For decades, a center-leftist political organization, the Indian National Congress, dominated politics.

But four years ago, India’s political landscape was wiped clean. The Bharatiya Janata Party, with its roots in Hindu supremacy, won overwhelmingly, and the party’s top figure, Narendra Modi, became prime minister. Modi promised to stoke India’s go-go economy, and he recruited Sinha, who had built a small fortune in the United States as a consultant and hedge-fund manager, to help him.
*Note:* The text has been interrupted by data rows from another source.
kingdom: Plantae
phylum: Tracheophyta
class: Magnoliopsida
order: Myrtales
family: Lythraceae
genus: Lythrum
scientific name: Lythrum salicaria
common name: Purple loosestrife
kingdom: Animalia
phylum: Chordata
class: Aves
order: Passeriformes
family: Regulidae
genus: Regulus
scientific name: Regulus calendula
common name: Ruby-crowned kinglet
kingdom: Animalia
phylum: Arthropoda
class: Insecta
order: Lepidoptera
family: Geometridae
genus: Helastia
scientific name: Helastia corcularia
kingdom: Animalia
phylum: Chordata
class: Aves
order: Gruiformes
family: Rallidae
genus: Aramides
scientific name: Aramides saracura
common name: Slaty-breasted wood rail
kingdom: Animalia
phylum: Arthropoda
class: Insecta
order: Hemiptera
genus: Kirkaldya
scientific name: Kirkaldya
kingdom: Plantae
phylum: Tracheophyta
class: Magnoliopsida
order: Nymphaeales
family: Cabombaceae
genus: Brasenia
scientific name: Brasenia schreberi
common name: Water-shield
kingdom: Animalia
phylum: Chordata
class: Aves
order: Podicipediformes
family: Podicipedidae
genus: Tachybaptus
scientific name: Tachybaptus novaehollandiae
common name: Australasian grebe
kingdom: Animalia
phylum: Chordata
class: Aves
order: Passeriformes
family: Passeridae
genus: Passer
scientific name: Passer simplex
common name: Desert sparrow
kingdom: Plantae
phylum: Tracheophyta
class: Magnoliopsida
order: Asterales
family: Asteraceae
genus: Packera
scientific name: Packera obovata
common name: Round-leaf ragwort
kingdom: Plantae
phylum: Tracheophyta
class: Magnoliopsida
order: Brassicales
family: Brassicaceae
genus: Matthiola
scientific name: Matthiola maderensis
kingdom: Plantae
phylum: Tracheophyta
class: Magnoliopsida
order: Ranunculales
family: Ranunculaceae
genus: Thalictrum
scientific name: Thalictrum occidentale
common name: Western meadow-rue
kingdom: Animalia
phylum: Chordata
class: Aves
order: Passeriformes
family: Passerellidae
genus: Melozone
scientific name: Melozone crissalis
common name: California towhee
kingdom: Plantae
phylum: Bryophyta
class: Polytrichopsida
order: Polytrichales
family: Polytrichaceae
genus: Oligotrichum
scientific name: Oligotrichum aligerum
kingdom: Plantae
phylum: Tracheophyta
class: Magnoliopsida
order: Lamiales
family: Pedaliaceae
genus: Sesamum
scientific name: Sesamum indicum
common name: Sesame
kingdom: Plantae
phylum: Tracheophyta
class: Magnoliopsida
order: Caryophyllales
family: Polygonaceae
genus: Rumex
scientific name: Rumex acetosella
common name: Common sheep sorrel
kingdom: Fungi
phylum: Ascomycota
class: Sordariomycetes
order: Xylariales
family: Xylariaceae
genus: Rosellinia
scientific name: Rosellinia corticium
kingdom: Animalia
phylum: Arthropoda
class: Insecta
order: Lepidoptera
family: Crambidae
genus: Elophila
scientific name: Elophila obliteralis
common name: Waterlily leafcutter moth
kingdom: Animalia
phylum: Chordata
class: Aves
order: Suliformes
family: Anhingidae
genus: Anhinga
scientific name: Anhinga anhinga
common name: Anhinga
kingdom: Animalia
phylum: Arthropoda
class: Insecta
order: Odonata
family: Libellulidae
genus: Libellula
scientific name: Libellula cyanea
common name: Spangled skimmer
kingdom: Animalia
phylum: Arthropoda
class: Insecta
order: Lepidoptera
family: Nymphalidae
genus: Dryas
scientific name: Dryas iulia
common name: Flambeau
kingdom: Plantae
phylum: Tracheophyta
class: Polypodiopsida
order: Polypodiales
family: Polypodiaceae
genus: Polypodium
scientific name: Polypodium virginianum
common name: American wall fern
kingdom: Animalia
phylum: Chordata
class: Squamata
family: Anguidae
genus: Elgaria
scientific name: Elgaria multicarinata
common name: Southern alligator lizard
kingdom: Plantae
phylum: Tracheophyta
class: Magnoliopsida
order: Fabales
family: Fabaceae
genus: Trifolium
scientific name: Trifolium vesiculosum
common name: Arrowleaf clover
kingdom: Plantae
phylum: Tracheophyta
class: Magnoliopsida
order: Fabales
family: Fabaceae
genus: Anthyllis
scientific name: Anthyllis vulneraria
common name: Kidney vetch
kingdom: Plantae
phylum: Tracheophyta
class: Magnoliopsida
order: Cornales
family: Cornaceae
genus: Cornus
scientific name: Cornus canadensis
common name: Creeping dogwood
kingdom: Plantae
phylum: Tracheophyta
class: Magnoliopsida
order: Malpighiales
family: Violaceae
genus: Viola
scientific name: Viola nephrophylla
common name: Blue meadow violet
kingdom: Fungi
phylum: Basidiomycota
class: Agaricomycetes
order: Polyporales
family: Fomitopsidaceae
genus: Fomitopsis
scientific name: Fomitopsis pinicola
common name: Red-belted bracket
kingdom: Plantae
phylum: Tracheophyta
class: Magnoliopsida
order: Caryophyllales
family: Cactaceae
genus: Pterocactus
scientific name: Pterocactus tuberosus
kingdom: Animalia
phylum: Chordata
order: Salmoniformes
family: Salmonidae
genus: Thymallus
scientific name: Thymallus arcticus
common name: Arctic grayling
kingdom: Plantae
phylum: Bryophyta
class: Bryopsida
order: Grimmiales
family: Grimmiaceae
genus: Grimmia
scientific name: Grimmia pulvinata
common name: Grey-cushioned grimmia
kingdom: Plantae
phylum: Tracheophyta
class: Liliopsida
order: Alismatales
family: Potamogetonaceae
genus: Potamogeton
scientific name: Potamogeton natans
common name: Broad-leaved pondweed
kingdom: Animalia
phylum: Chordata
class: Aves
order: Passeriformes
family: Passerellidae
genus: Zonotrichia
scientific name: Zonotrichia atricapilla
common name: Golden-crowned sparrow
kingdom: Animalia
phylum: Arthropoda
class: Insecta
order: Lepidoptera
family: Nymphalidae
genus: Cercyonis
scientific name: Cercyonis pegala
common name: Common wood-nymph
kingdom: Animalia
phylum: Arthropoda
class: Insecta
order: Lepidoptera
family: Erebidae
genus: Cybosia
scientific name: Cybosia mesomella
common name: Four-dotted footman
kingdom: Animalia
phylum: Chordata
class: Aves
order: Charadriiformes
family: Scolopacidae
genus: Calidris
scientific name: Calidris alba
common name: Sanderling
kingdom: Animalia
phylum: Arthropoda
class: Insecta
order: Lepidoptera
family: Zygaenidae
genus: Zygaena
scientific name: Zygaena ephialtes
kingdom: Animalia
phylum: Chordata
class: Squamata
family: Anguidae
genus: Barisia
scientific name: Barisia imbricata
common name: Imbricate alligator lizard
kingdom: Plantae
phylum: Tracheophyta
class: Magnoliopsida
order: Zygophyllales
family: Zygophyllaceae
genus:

It didn’t hurt that Sinha’s father was a senior member of the Indian Parliament and the Bharatiya Janata Party. With Modi’s backing, Sinha easily won the election to take over his father’s seat. He was made a finance minister and then a minister for civil aviation, a post he still holds.

The territory his life spans is dramatic. Sinha, 55, owns a beautiful home in Chestnut Hill, a posh enclave outside Boston, where his wife still lives. He has degrees from some of the world’s best universities, including the Indian Institute of Technology in New Delhi, India’s capital, and the Harvard Business School.

But the area he represents, centered in the town of Hazaribagh (which means “a thousand gardens”) is poor, troubled and socially conservative. More than 500 miles east of New Delhi in the state of Jharkhand, it is home to coal mines, Maoist rebels and land-grabbing gangs.

Like so much of India today, Hazaribagh is more polarized between majority Hindus and minority Muslims than it has been in a long time. Many people support Hindu vigilante groups, especially the so-called cow protectors who hunt down those who break Hinduism’s taboo against killing cows.

It was one such vigilante group that swarmed Alimuddin Ansari, a Muslim trader, in Sinha’s constituency last year. A rumor spread that Ansari was transporting beef, and a mob dragged him out of his van and beat him. Police officers eventually pulled him away, but he died a few hours later from internal injuries, officials said.

His family is now broke.

“My life is doomed,” said Mariam Khatoon, his widow. She sat in a plastic chair in a ramshackle house, the concrete foundation cracking beneath her feet.

From cellphone footage — the assailants gleefully shot pictures of themselves hitting Ansari — investigators identified 12 culprits and a court sentenced all of them except a juvenile to life in prison.

But a higher court recently granted an appeal, saying the evidence was flimsy. And where did eight of the men go the moment they were granted bail? Sinha’s house, where he was waiting with plates of sweets and wreaths of marigolds.

A lawyer representing some of those who beat Ansari said that, yes, the mob had roughed up Ansari but that it was actually police officers who beat him to death, in custody. The lawyer pointed to photos that have been circulating on social media that show Ansari looking alert and apparently not badly injured as officers led him away from the mob. The trial court had heard many of these arguments and rejected them.

No condolence call

Sinha said he was helping the convicts because there was “no evidence” they killed Ansari. He has actively supported their legal defense, paying several hundred dollars to one of the defense lawyers and connecting this lawyer to an experienced attorney friend to craft a persuasive appeal.

He celebrated their release from jail with sweets and flowers, he said, to show how happy he was that they “got a fresh lease on life.”

But Sinha concedes he never made a condolence call to Ansari’s widow, who is also his constituent. He said it was too dangerous to visit her, an excuse that raises questions. Her scruffy little house sits on a quiet lane. And with his ministerial security detail, it’s hard to imagine anyone in that neighborhood bothering Sinha.

National elections are scheduled for next year, and Sinha might have been feeling vulnerable. He has hewed to the political right since his time in the United States, but in today’s India, his right may not be right enough.

Sinha insisted he had tried to stay out of the case because it was so divisive. But after he studied the files, he said, he became convinced there was much more to it than initially reported. He regrets the garlands but not helping the convicts. “For me, it’s simply a matter of justice,” he said.

The criticism keeps coming. A group of retired civil servants demanded that Sinha resign, saying he had essentially issued “a license to kill minorities.”